Waldron was attempting to lay the foundation for his argument that AT&T’s corruption in this case, in dollars and on a percentage basis, is far worse than those corporations’ ill-gotten gains and should induce the same kind of visceral abjection akin to the naming of historical villains.

Citing a 1996 brief from the AG’s own office, Waldron eventually got to his fundamental argument.

“When you obtain a vote by bribery, bribery doesn’t count,” he said. “The (PUD) 260 matter was not constitutionally decided.”

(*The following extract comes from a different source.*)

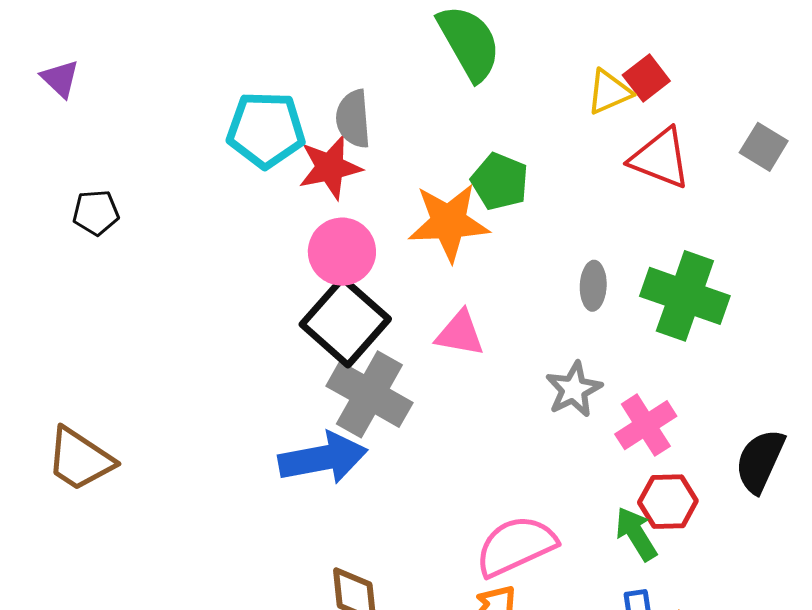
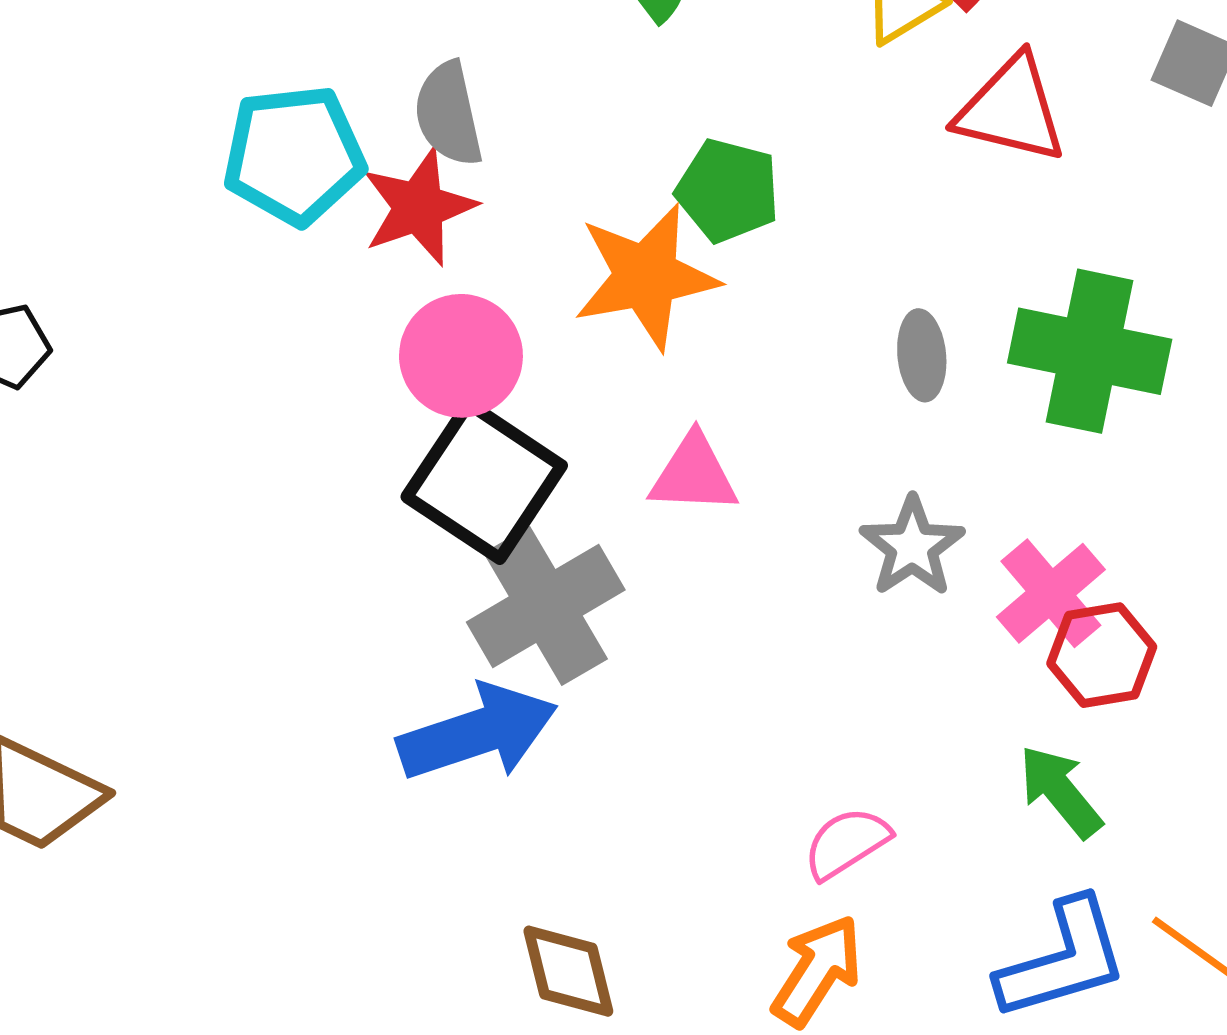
gray cross: (369, 394) -> (546, 606), turned 38
red hexagon: (668, 502) -> (1102, 655), moved
pink semicircle: (516, 546) -> (847, 843), size x0.6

Public denied opportunity to comment

Although the Oklahoma Corporation Commission docket posted Oct. 16 stated, “All interested parties may appear and be heard” at Tuesday’s special meeting, the public was actually denied that privilege.

“This is the first public utility case that I think I’ve ever heard of [where] the public is not allowed to make comment,” Anthony said.

The reason for this public muting concerned the nature of the meeting, which was listed as an “Initial Screening Conference” on the OCC’s docket. According to Michele Craig, general counsel for the OCC, the special meeting was actually a series of “motions for legal arguments.”

“It’s my instinctive nature to allow public comment, and it’s very difficult for me to speak otherwise, but I do not think it’s proper at this point,” said Commissioner Todd Hiett. “I was hoping today to hear more from the applicants about the jurisdiction question.”

Comments from the players

Chairman Anthony expressed some dismay with the cases made against re-opening PUD 260.

“It’s discouraging that justice seems not to have been done, and some arguments saying this is legislative — so bribery of a commissioner doesn’t have as strong an enforcement — that’s a questionable argument of law,” he said.

Sody Clements, a councilwoman for Nichols Hills and a member of the six-person team of applicants trying to get PUD 260 re-opened, said the meeting was frustrating.

“They’re not talking about the merits of the case, they’re still just nitpicking over legalities,” she said, prefacing her comment with the admission she was not an attorney. In 1988, Clements worked to get Anthony elected to the OCC, and the two have remained friends.

Waldron said it seemed like the opposition was trying to throw the Supreme Court under the bus.

“The one thing that I was very happy to hear, and I think it was the first time we’ve heard it in a clear way, was that, ‘It’s all the Supreme Court’s fault,'” he said.

When questioned for her thoughts, Dillsaver referred comment to Pruitt spokesman Aaron Cooper.

Next steps in the case involve the OCC holding a vote to determine its jurisdiction — essentially whether the matter is judicial or legislative.

No date was set for the next hearing.